AIC Seminar Series
Superlink-online: A Large-Scale Distributed System for Genetic Linkage Analysis
Notice: hosted by Michael Wolverton
Date: Thursday October 04, 2007 at 16:00
Location: EJ228 (SRI E building) (Directions)
Linkage analysis is a tool used by geneticists for mapping
disease-susceptibility genes in the study of genetic diseases. However
such analysis is often beyond the capabilities of a single computer.
We present a distributed system called Superlink-Online for computing
multipoint LOD scores of large inbred pedigrees.
Superlink-online achieves high performance via parallelization of the
algorithms in Superlink, a state-of-the-art serial program for linkage
analysis tasks, and through utilization of thousands of resources
residing in multiple opportunistic computing environments, aka Grids.
Notably, the system is available online, which allows geneticists to
perform computationally intensive analyses with no need for either
installation of software, or maintenance of a complicated distributed
In this talk I will describe the scheduling system architecture which
drives Superlink-online.
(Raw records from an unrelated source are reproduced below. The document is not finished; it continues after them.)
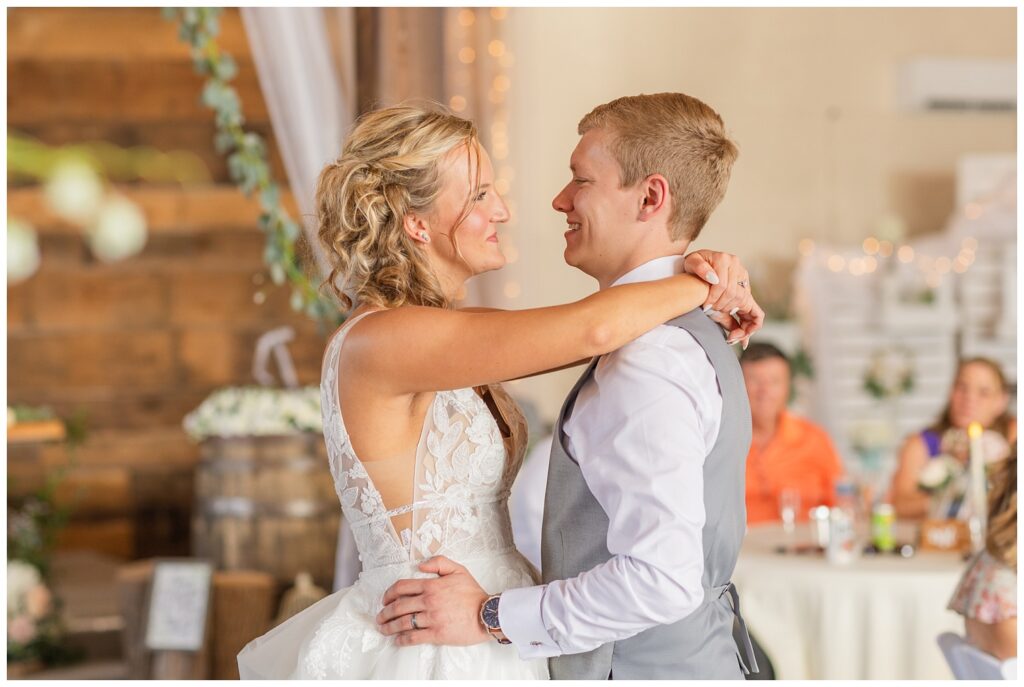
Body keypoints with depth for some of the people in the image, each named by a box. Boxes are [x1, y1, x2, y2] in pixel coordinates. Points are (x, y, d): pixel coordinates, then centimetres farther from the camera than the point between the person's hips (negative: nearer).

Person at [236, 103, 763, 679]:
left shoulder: (438, 334, 8)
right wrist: (700, 288, -11)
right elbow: (591, 330, -26)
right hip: (434, 655, -8)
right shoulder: (379, 342, -20)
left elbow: (583, 338, 8)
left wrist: (689, 278, -9)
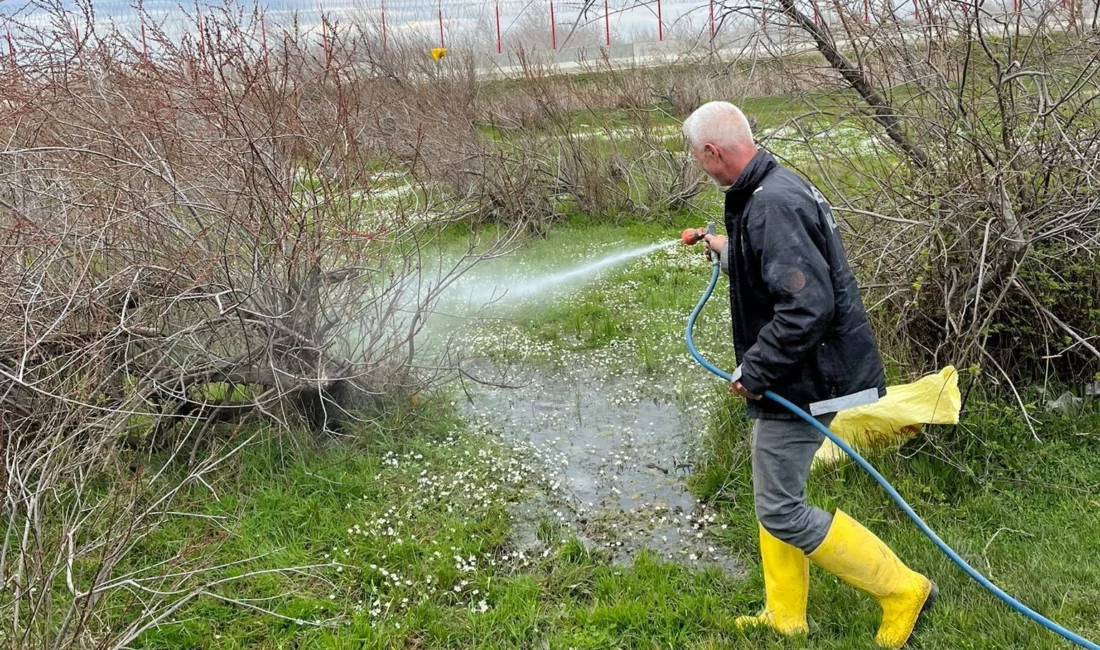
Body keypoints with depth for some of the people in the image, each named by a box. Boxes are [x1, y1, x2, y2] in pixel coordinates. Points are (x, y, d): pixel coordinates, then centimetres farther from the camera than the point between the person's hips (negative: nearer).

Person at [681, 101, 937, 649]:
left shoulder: (771, 205, -25)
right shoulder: (774, 188, 9)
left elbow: (808, 307, -31)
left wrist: (753, 371, -22)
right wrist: (728, 253, 31)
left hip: (803, 381, -11)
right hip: (793, 377, 11)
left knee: (781, 511, -1)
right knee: (775, 497, 19)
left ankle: (902, 589, 13)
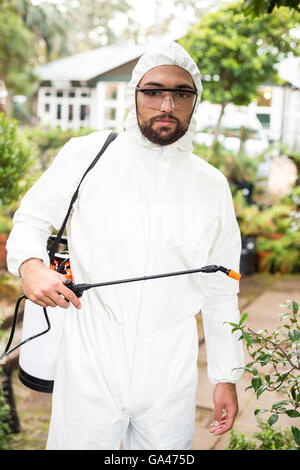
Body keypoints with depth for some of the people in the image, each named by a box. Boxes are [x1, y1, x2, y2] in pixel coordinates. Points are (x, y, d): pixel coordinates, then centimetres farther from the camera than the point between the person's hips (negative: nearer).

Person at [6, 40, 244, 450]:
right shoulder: (85, 155, -3)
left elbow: (220, 292, 10)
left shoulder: (212, 185, 4)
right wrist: (31, 264, -15)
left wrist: (226, 377, 11)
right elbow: (31, 219, 8)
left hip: (171, 380, 2)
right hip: (90, 367, -1)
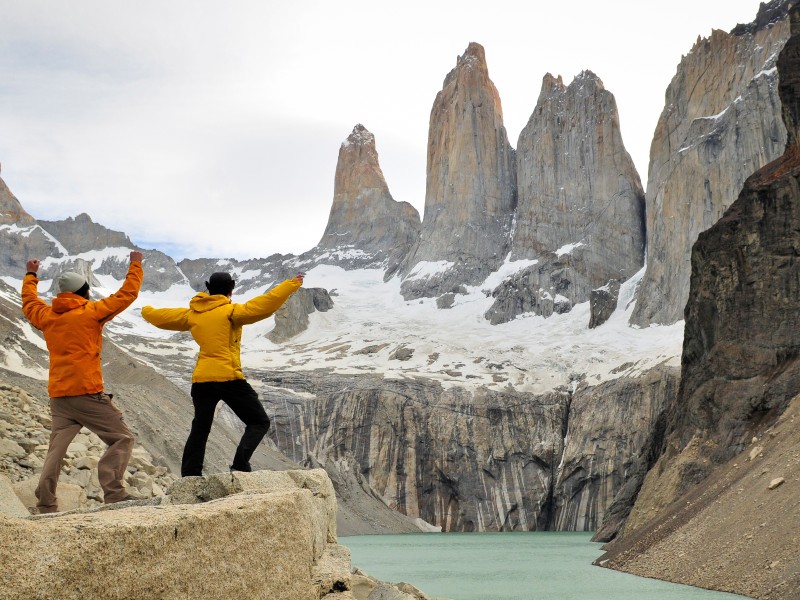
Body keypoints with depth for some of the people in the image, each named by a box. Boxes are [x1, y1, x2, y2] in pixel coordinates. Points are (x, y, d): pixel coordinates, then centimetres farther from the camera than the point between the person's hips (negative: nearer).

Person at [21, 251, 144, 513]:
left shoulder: (47, 316, 12)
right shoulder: (91, 312, -3)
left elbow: (29, 302, 34)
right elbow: (127, 294, 1)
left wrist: (31, 275, 49)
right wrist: (136, 265, 14)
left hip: (57, 397, 6)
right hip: (87, 393, -6)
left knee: (56, 449, 11)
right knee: (121, 438, -2)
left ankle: (45, 505, 5)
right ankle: (113, 492, -15)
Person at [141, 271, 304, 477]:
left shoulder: (192, 314, 12)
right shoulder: (230, 311, -6)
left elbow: (162, 317, 25)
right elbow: (262, 305, -17)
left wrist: (146, 311, 47)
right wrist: (291, 285, -14)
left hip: (201, 380, 6)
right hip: (228, 378, -6)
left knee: (200, 429, 18)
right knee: (259, 422, 3)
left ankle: (189, 475, 15)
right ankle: (240, 465, -15)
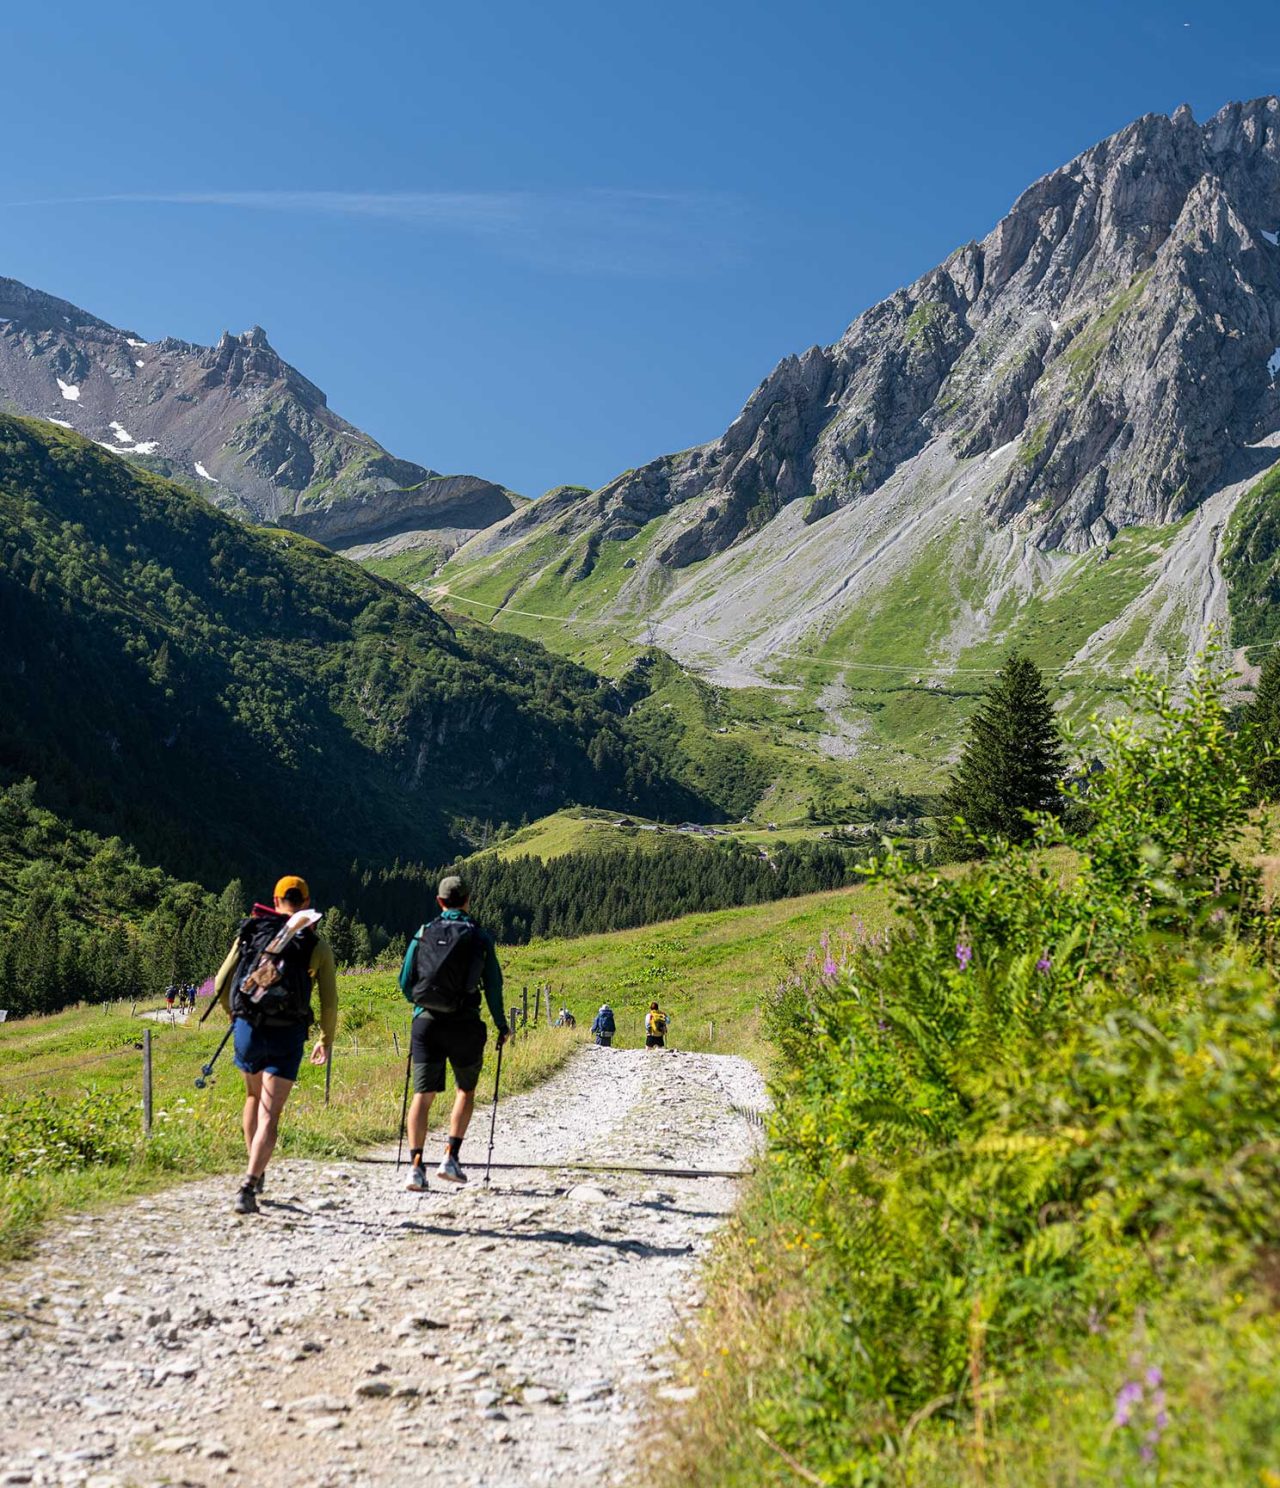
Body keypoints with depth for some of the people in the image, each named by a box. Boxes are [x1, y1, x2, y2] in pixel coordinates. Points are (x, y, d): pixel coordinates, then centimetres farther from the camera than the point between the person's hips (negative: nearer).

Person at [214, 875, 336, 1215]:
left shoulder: (250, 932, 7)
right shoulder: (317, 945, 3)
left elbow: (221, 985, 8)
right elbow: (329, 1002, 3)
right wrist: (326, 1041, 17)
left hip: (247, 1029, 3)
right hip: (287, 1035, -2)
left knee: (254, 1098, 27)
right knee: (269, 1115, 0)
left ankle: (255, 1171, 33)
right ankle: (249, 1184, -16)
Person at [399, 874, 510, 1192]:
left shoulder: (423, 934, 5)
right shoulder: (480, 937, 1)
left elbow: (404, 981, 7)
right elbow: (493, 986, 1)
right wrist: (502, 1027, 13)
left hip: (426, 1022, 1)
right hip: (464, 1025, -1)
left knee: (423, 1094, 5)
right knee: (466, 1090, 17)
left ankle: (415, 1165, -4)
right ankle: (451, 1157, 8)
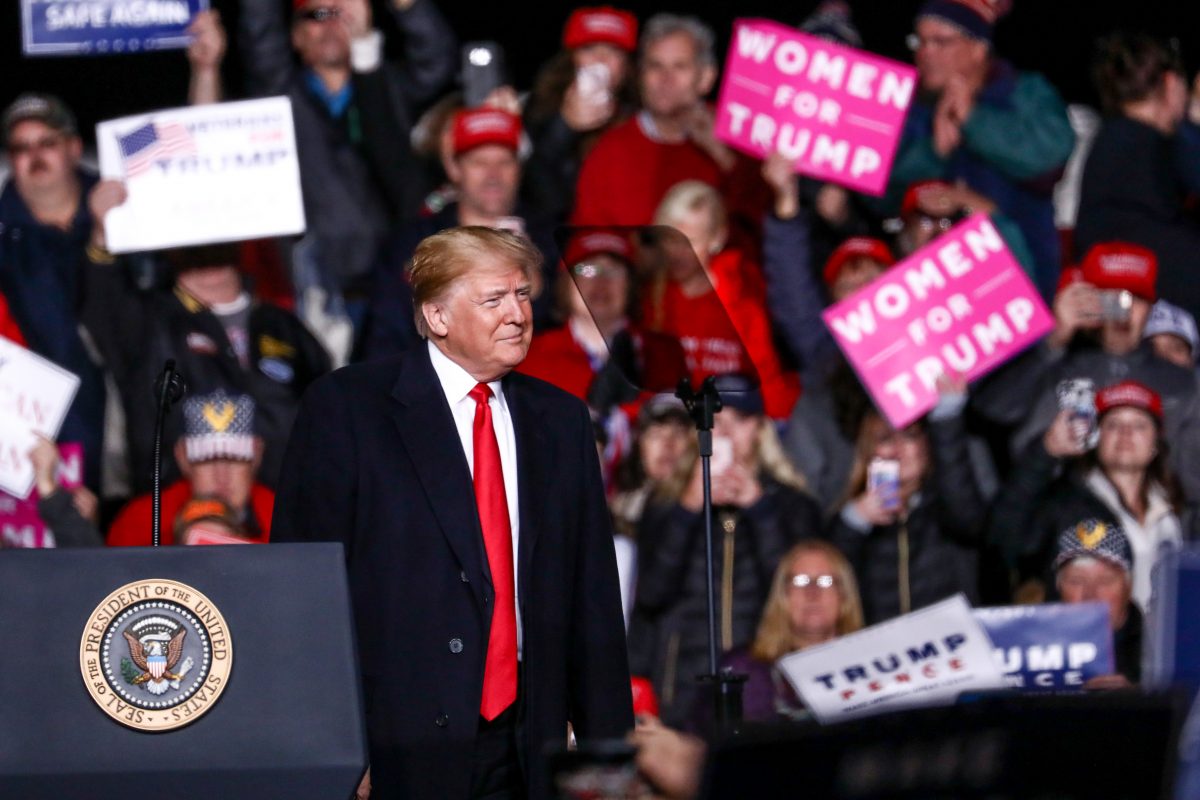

The main challenges have been to efficiently
split large tasks for distributed execution in highly dynamic
non-dedicated running environment, and to provide nearly interactive
response time for shorter tasks while simultaneously serving massively
parallel ones. The system utilizes resources in all the available
grids, unifying thousands CPUs over campus grids in the Technion and
the University of Wisconsin in Madison, EGEE grids in Europe, and
Community Computing Grid Superlink@Technion (via BOINC) .
The system is being extensively used by medical centers worldwide.
Since January 2006, over 12,000 interactive genetic analysis tasks
were performed, utilizing over 240 years of CPU time.
This work has been done as a part of his PhD in the Technion under
joint supervision of Prof. Assaf Schuster and Dan Geiger. It has been
published in American Journal of Human Genetics and presented at High
Performance Distributed Computing conference in 2006.
Mark Silberstein is a PhD student at the CS department in the
Technion under the joint supervision of Prof. Assaf Schuster and Dan
Geiger. His main research focus has been efficient serial and parallel
algorithms for inference in Bayesian networks (in the context of
genetic linkage analysis), and their execution in large-scale
opportunistic computing environments, aka Grids. He is currently
visiting UC Davis, working with Prof. John Owens on the
parallelization of Bayesian inference on GPUs.